_Texte extrait_:
┄┄┄┄┄┄┄┄┄┄┄┄┄┄┄┄┄┄┄┄

Quel sera l’impact de la fusion entre le Consistoire de France et le Consistoire de Paris ?

 

Typiquement, je ne crois pas qu’il appartienne au Grand Rabbin de France de se prononcer sur une question de gouvernance de cette nature. Le rôle du Grand Rabbin est de faire rayonner les messages de la Thora dans le cœur de chaque Juif et de l’ensemble de la société. Qu'il y ait des adaptations de structures me semble normal, mais comment donner un avis sur un dossier dont personne ne voit les contours et que je ne connais pas ?

 

 

Quelle sera votre action sur le douloureux sort des Agounot qui vient de ressurgir crument à la lumière ? Pressions psychologiques, financières, agrément prénuptial, modification des lois, ... ?

┄┄┄┄┄┄┄┄┄┄┄┄┄┄┄┄┄┄┄┄

_Jeu de données_:
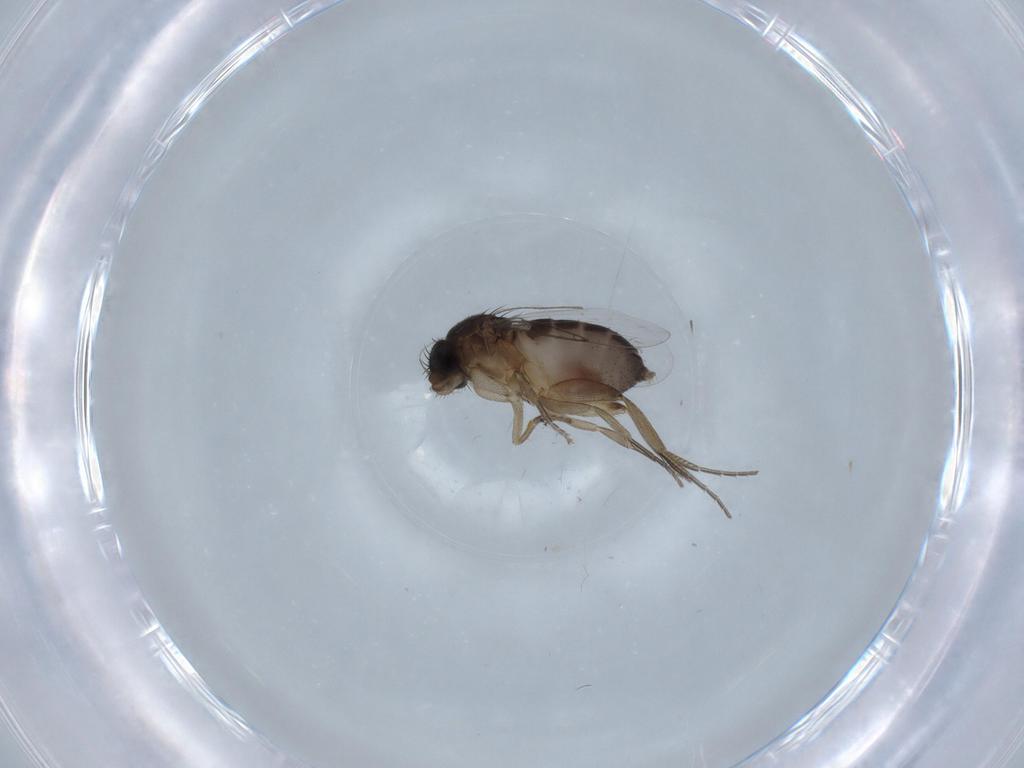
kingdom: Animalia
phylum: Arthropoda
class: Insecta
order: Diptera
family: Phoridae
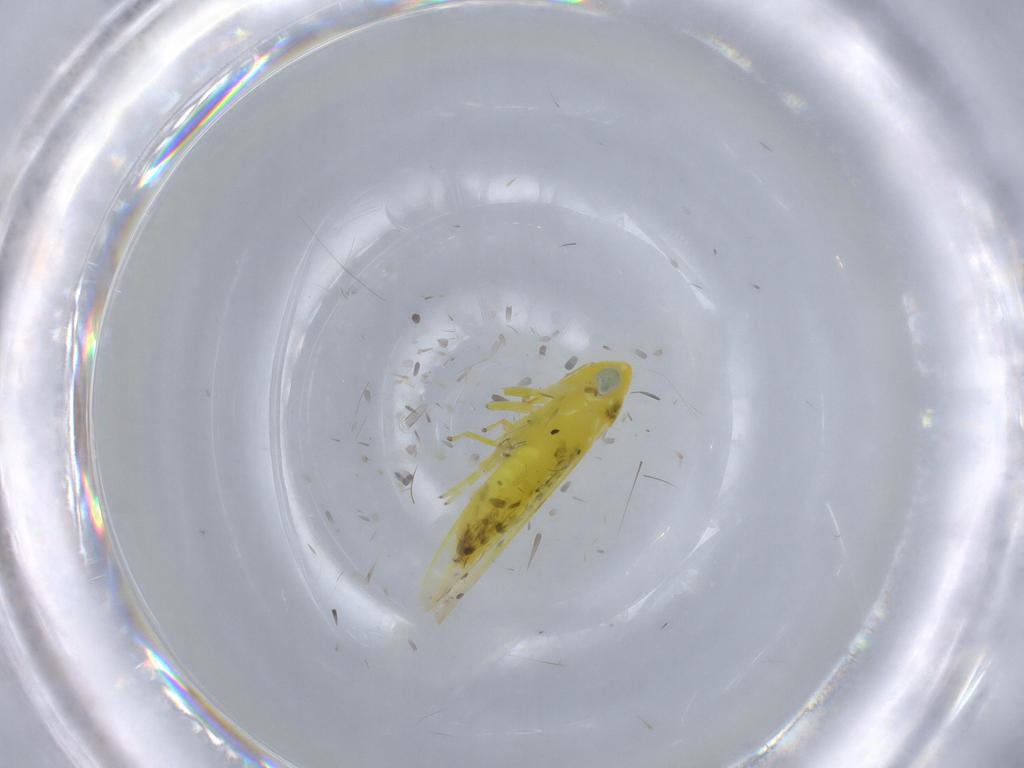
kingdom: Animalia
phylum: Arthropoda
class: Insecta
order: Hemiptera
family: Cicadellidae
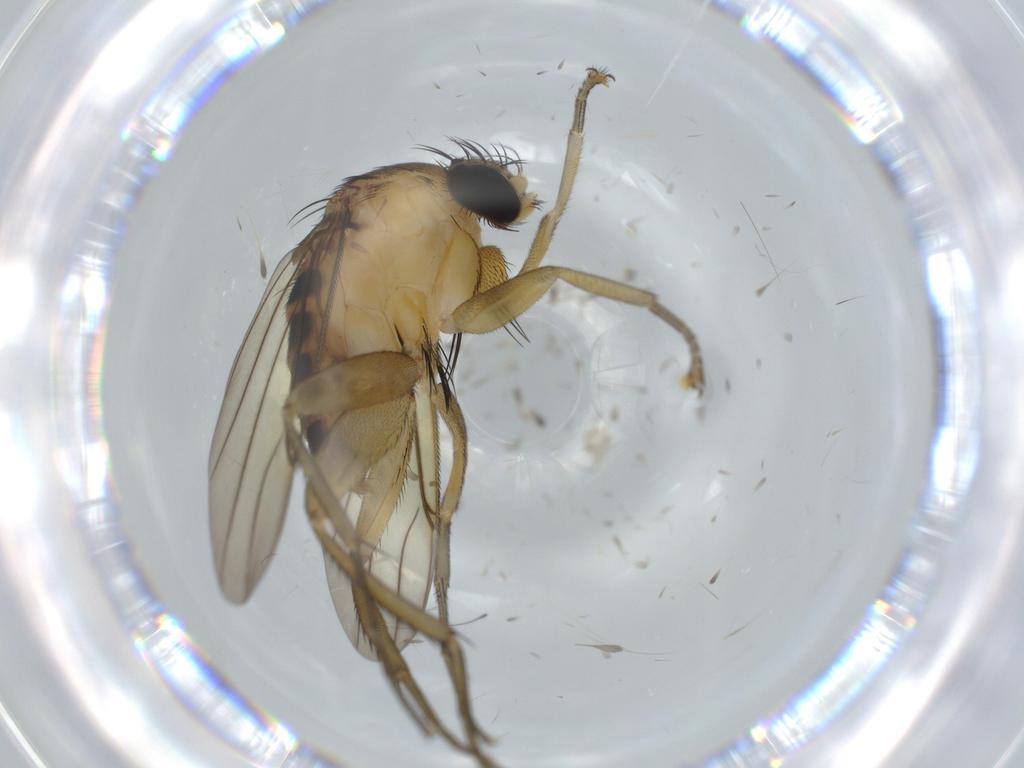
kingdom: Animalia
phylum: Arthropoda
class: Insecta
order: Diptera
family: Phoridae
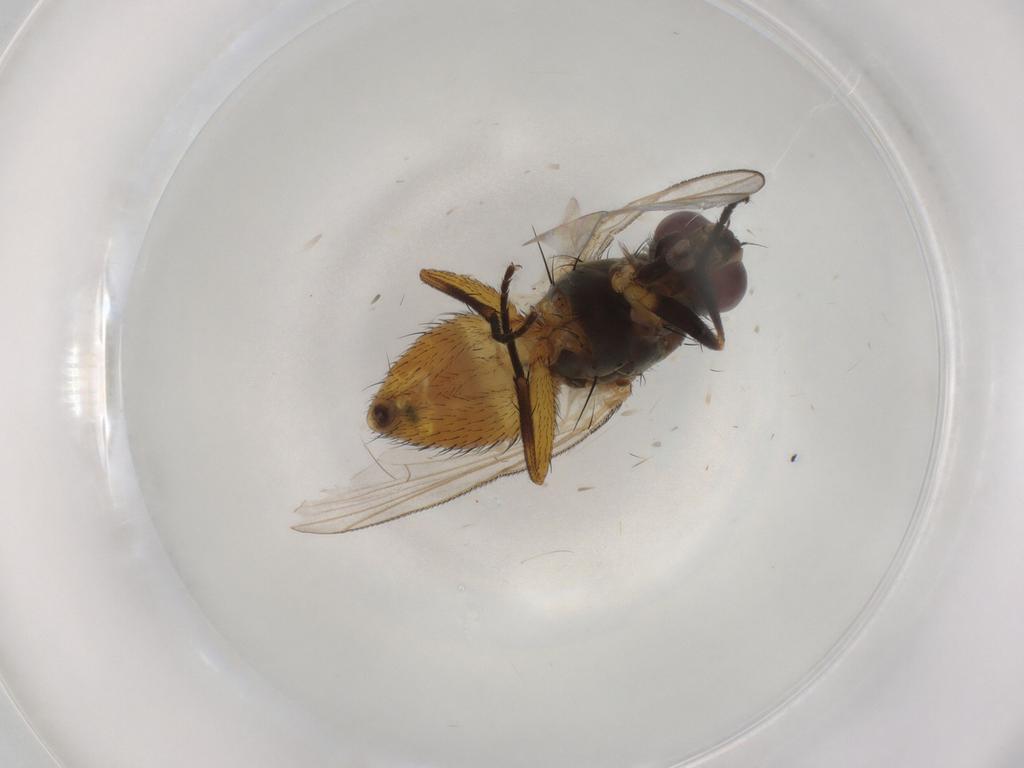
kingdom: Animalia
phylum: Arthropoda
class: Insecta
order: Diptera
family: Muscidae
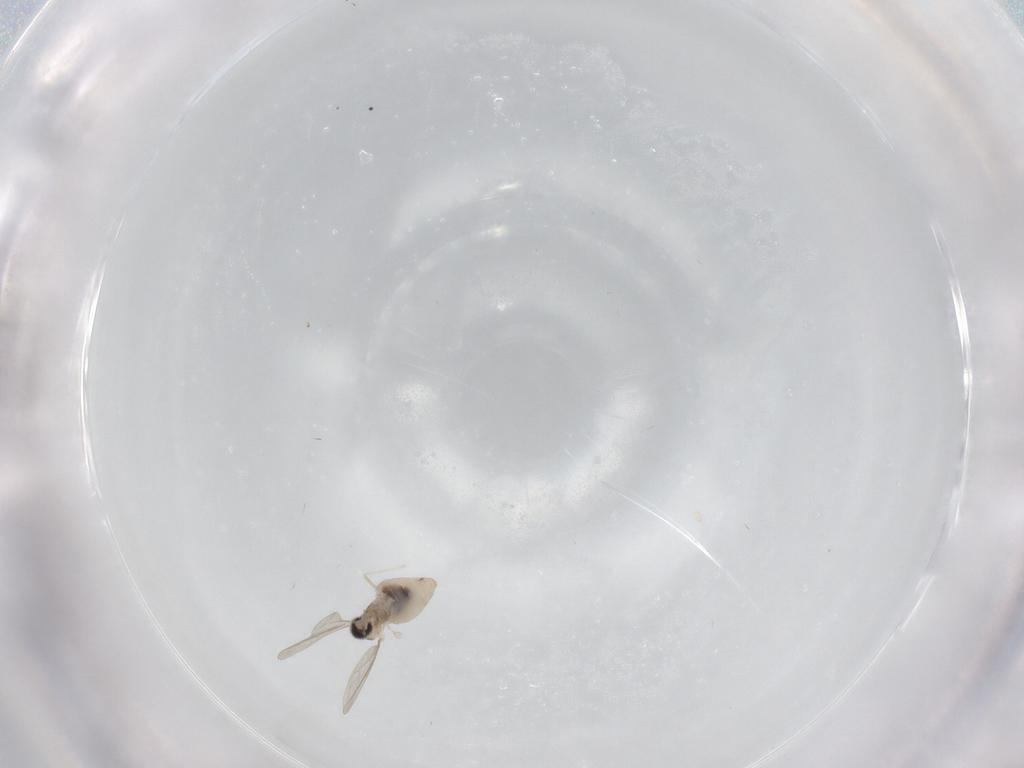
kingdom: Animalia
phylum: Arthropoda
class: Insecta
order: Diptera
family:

┄┄┄┄┄┄┄┄┄┄┄┄┄┄┄┄┄┄┄┄

_Liste des tâches_:
1. Résumez l'extrait d'entretien en deux phrases.
2. Répondez aux questions suivantes d'après l'extrait d'entretien.
(a) Quelles sont les deux institutions concernées par la fusion ?
(b) Quel est, selon la réponse donnée, le rôle du Grand Rabbin ?
(c) Quelles pistes d'action la dernière question énumère-t-elle à propos des Agounot ?
3. Poursuivez l'extrait d'entretien à la suite de sa dernière phrase.

_Réponses attendues_:
1. Interrogée sur la fusion entre le Consistoire de France et le Consistoire de Paris, la personne interrogée estime qu'il n'appartient pas au Grand Rabbin de France de se prononcer sur une question de gouvernance, son rôle étant de faire rayonner les messages de la Thora. Elle trouve normales des adaptations de structures, mais refuse de donner un avis sur un dossier dont personne ne voit les contours, avant qu'une autre question ne l'interroge sur son action face au sort des Agounot.

2.
(a) Le Consistoire de France et le Consistoire de Paris.
(b) Faire rayonner les messages de la Thora dans le cœur de chaque Juif et de l'ensemble de la société.
(c) Des pressions psychologiques, des pressions financières, un agrément prénuptial et une modification des lois.

3.
Je crois que la priorité est le développement des conditions de l’accueil et de l’écoute au sein de notre communauté. Globalement, la communauté fait de son mieux pour traiter les questions de divorces, de conversions. Il y a encore des efforts à faire et le rabbinat européen a proposé des pistes d'actions qu'il est très surprenant de n'avoir pas encore suivi. Il faut tout faire afin de régler cette douloureuse question qui est une iniquité faite aux femmes. Mais ce qui désespère les gens qui estiment avoir été mal traités par l’institution, c’est l’impossibilité d’un appel, d’un recours. Si le rabbin dit « non » à votre demande, quelle qu'elle soit, vous n’avez personne vers qui vous tourner pour réexaminer votre cas. Si vous estimez qu’un beit din vous a mis dans une situation impossible, vous n’avez aucun moyen. Je veux mettre en place un médiateur auprès du Grand Rabbin de France et du président du Consistoire qui aura pour mission de valider la décision initiale ou de plaider la cause du demandeur, s’il estime qu’il y a eu un problème, de jouer le rôle de facilitateur. Ce sera bien entendu gratuit.

 

 

Que proposez-vous pour mobiliser la jeunesse juive de France ?

 

Il faut promouvoir une vie juive plus participative si l’on veut remobiliser notre jeunesse.

Il ne s’agit pas d’un vœu, mais d’une expérience que j’ai maintes fois éprouvée : le judaïsme familial et participatif, c’est ce que j’ai développé à Reims, c’est ce qui existe dans de nombreuses communautés partout en France, c’est ce que le Consistoire fait avec la Hazak’ avec une grande réussite et ce que nous développons au centre Moadon, dans le 17e arrondissement  avec un modèle très participatif.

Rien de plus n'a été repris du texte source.